[Collected data]
=-=-=-=-=

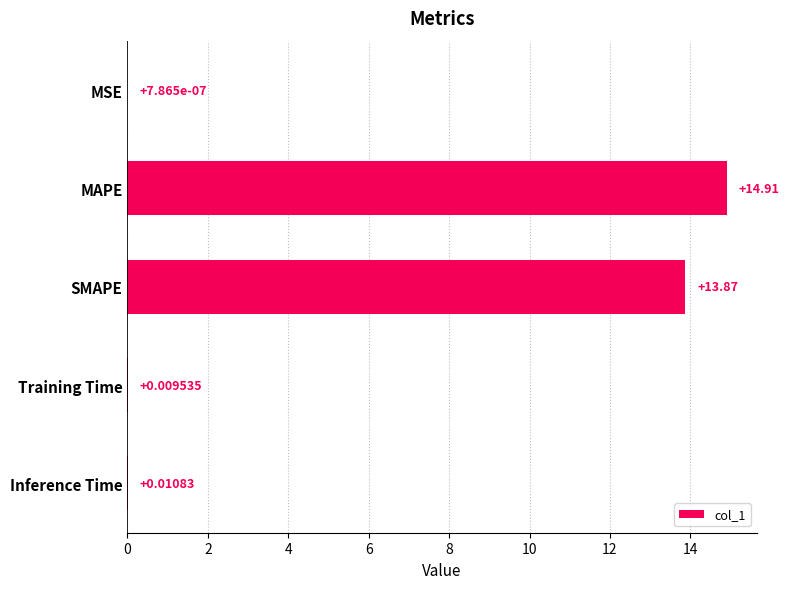

What is the sum of all values?

28.8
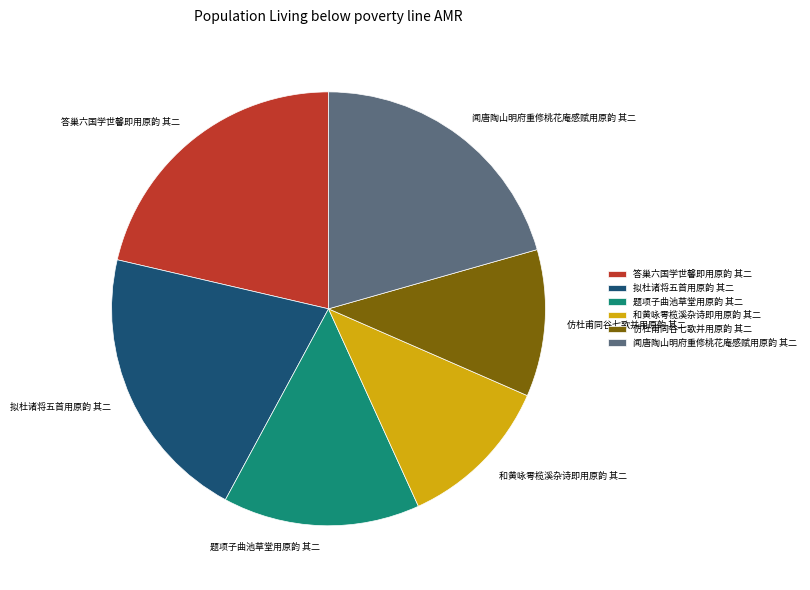

Is it true that 和黄咏雩榄溪杂诗即用原韵 其二 is 12% of the pie?

True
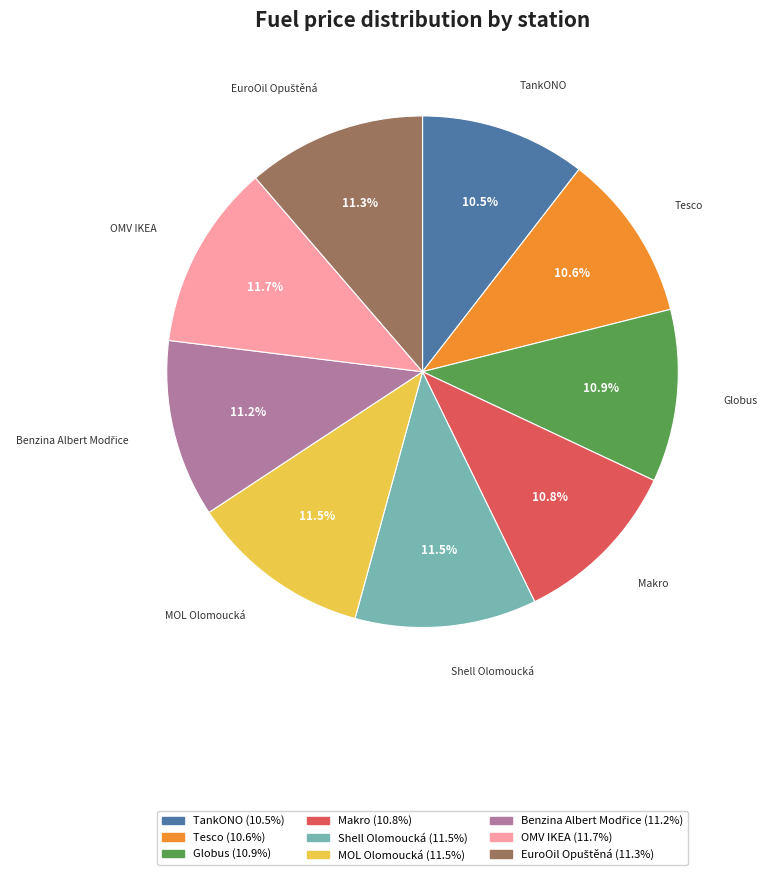

Count the number of slices in the pie.

9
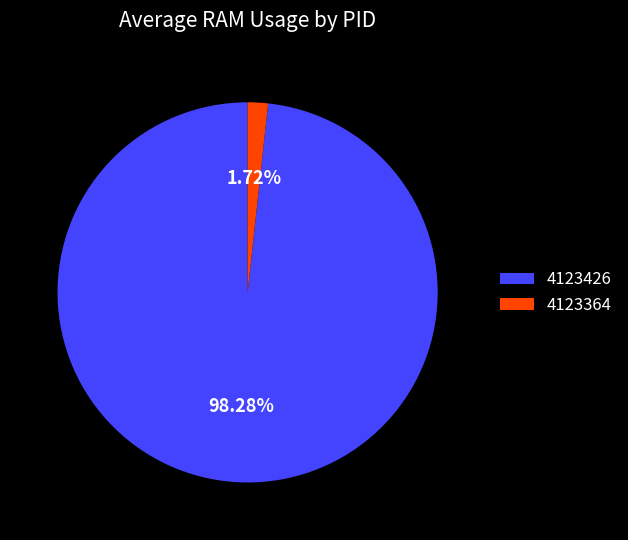

Is it true that 4123364 is 12% of the pie?

False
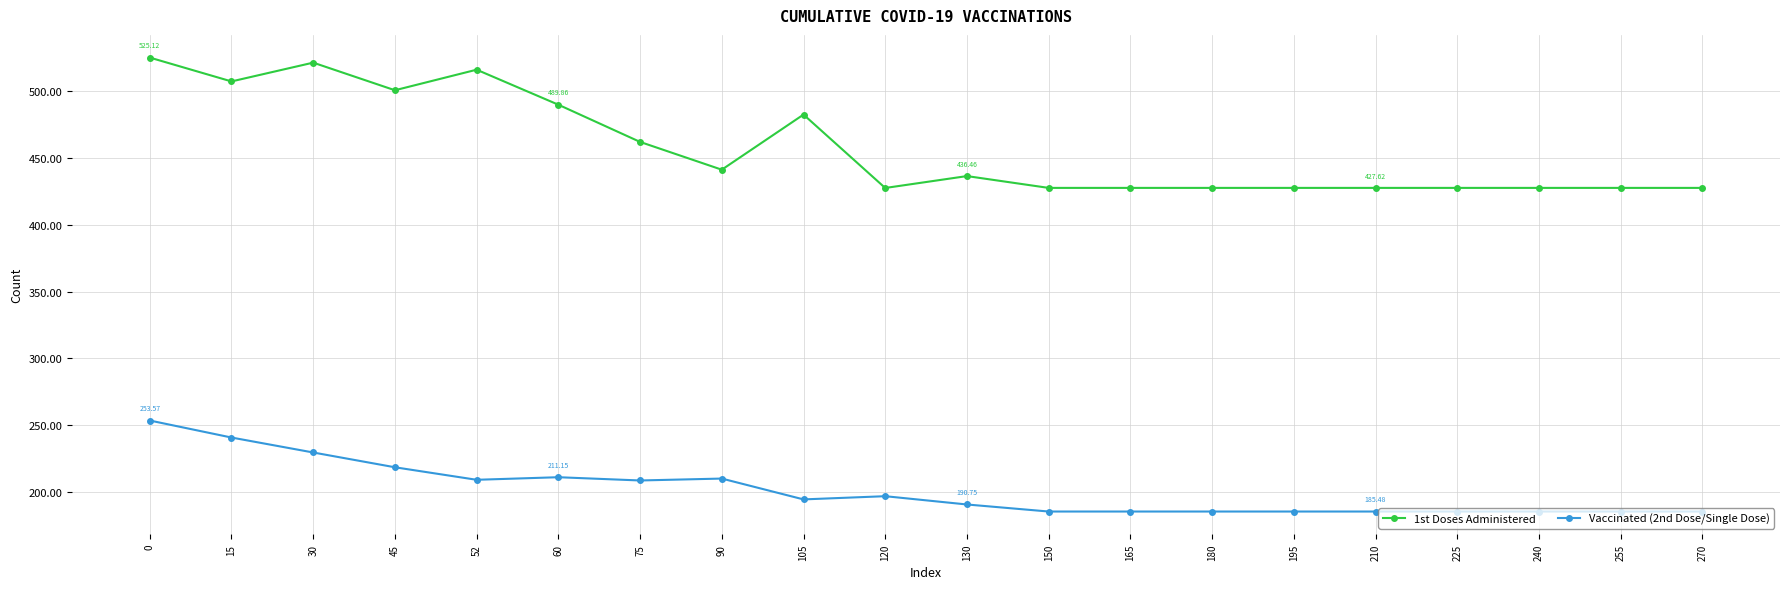

Is it true that 1st Doses Administered equals 482.5 at 105?

True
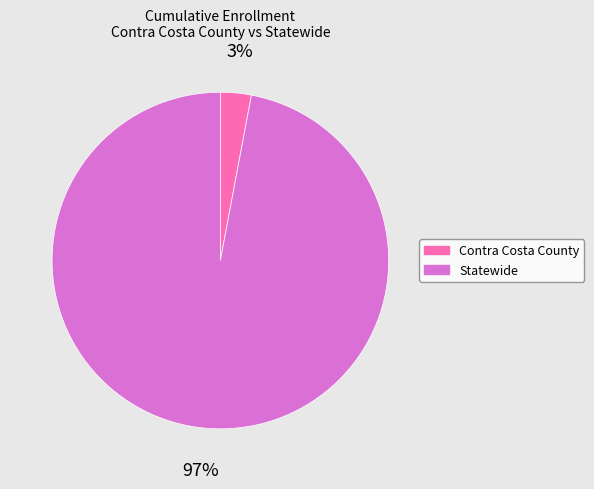

To the nearest percent, what percentage of the pie is Contra Costa County?

3%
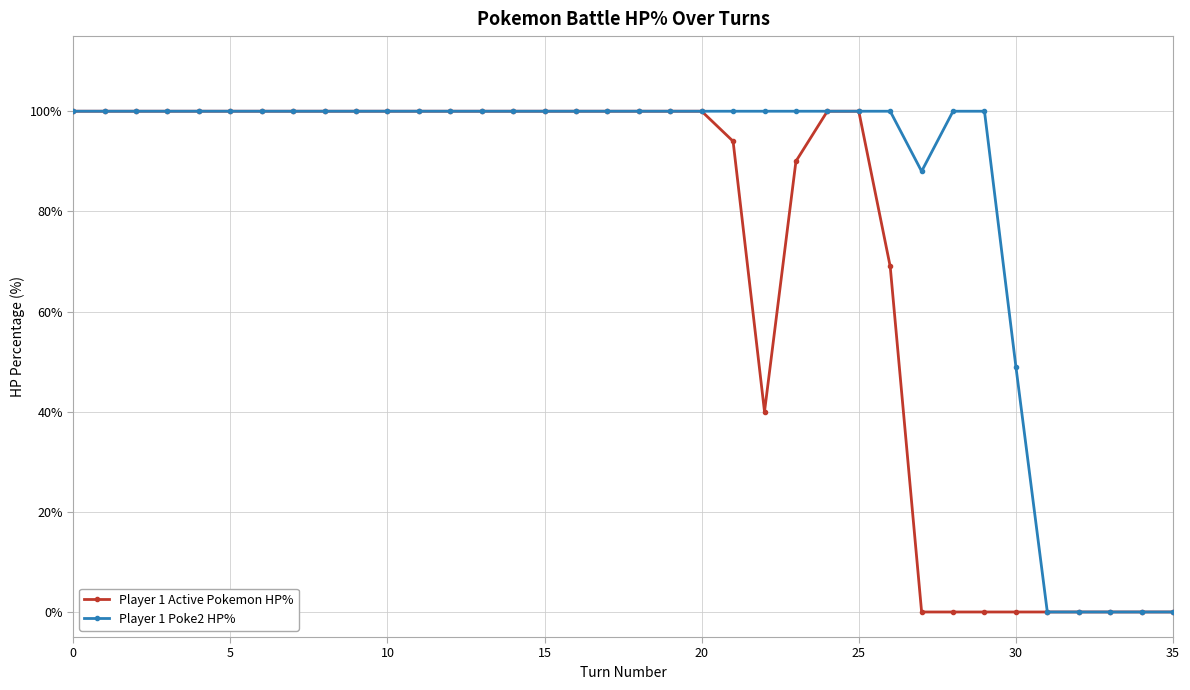

List the series in order of their overall mean, highest first.

Player 1 Poke2 HP%, Player 1 Active Pokemon HP%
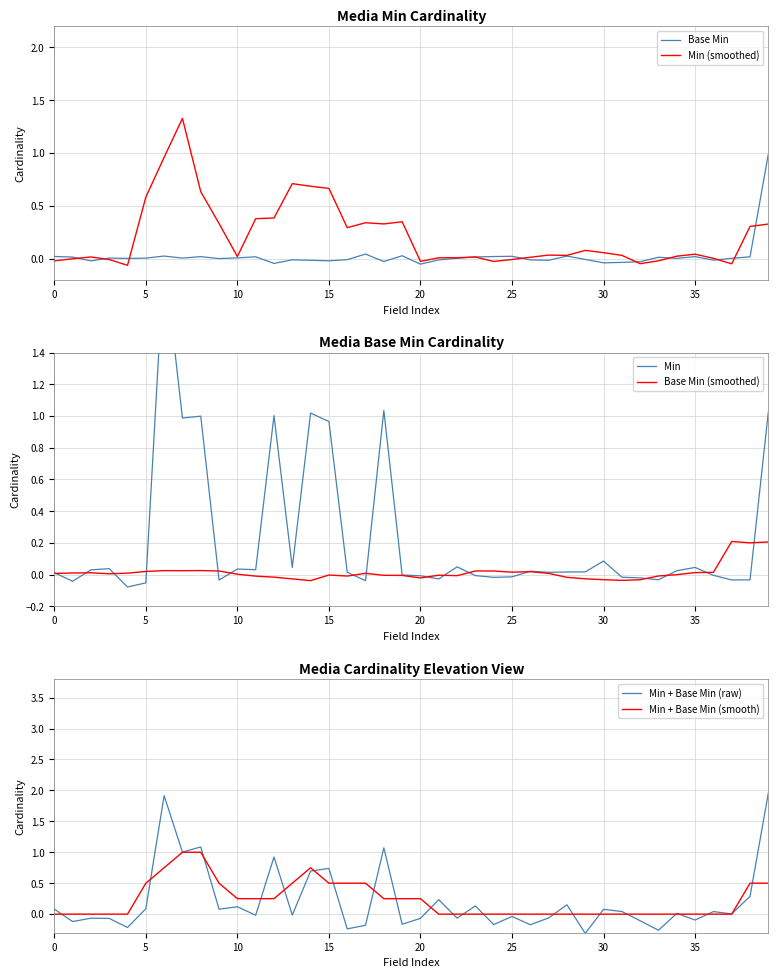

How many negative values does the Base Min series have?

16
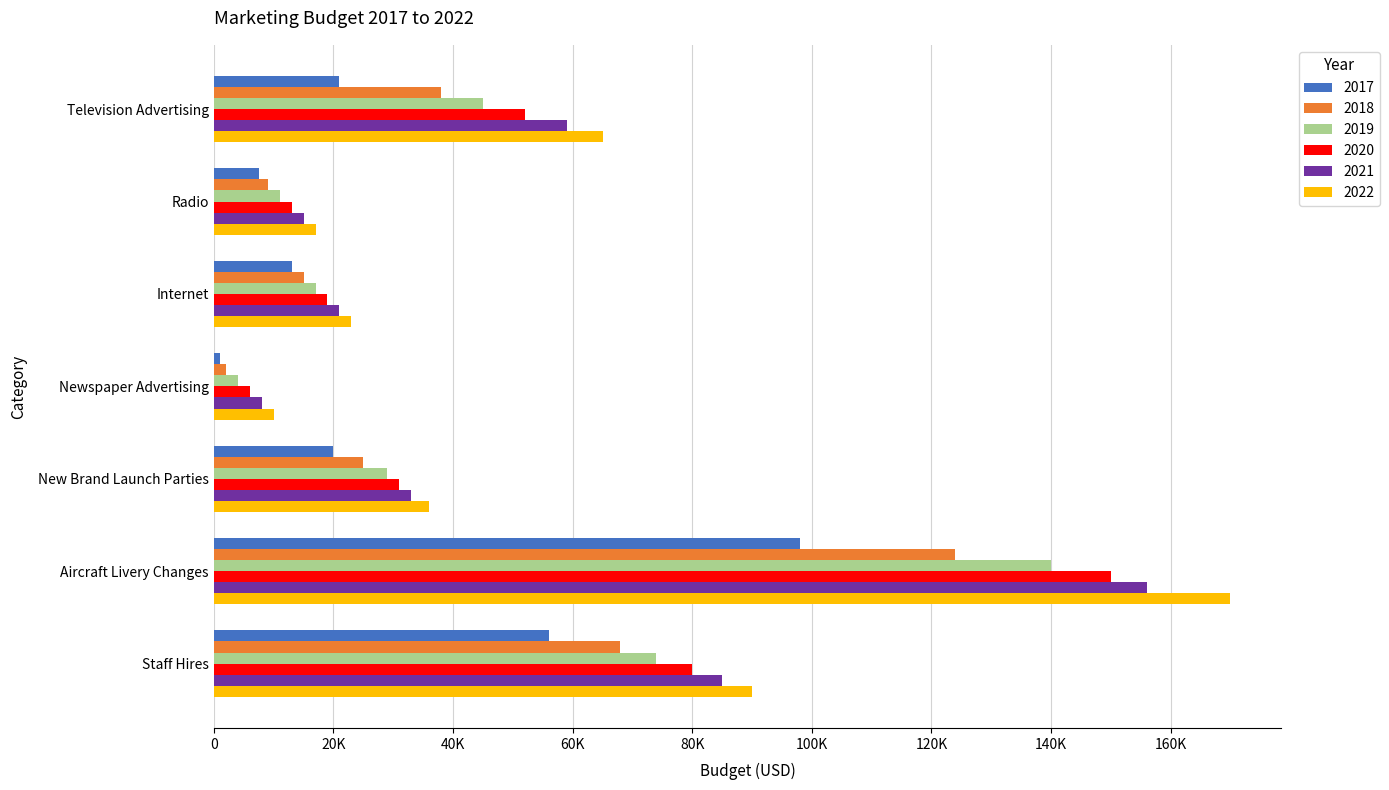

Rank the series by their maximum value, from lowest to highest.

2017, 2018, 2019, 2020, 2021, 2022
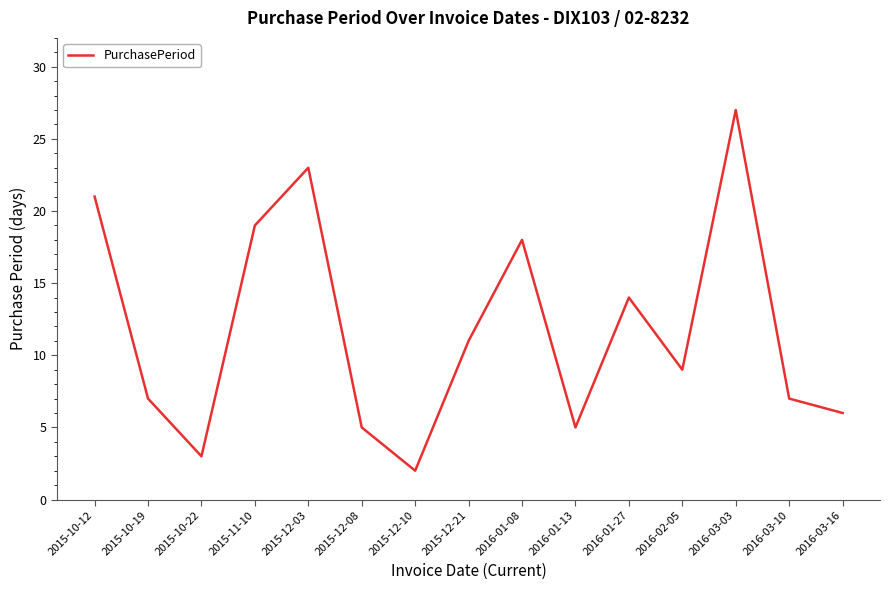

How many values are below 9?

7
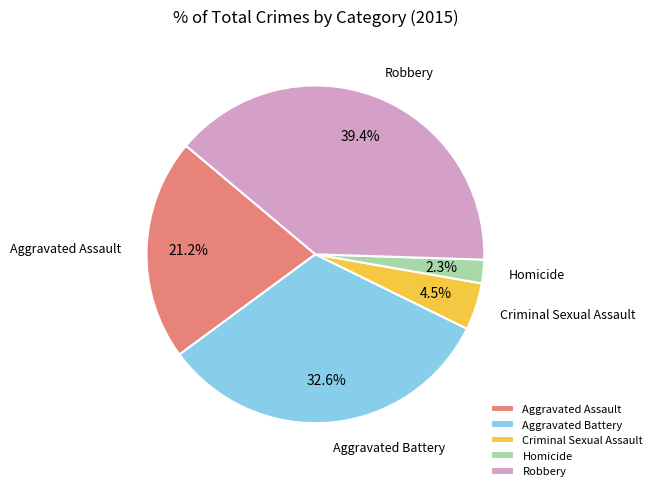

What percentage is the Homicide slice, to the nearest percent?

2%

=-=-=-=-=

Rewrite all the items above, changing every "pie" to "chart" and keeping everything else the same. Leave the pictures out.

▸ **THE ANSWER**:
What is the sum of all values?

28.8

Is it true that 和黄咏雩榄溪杂诗即用原韵 其二 is 12% of the chart?

True

Count the number of slices in the chart.

9

Is it true that 4123364 is 12% of the chart?

False

Is it true that 1st Doses Administered equals 482.5 at 105?

True

To the nearest percent, what percentage of the chart is Contra Costa County?

3%

List the series in order of their overall mean, highest first.

Player 1 Poke2 HP%, Player 1 Active Pokemon HP%

How many negative values does the Base Min series have?

16

Rank the series by their maximum value, from lowest to highest.

2017, 2018, 2019, 2020, 2021, 2022

How many values are below 9?

7

What percentage is the Homicide slice, to the nearest percent?

2%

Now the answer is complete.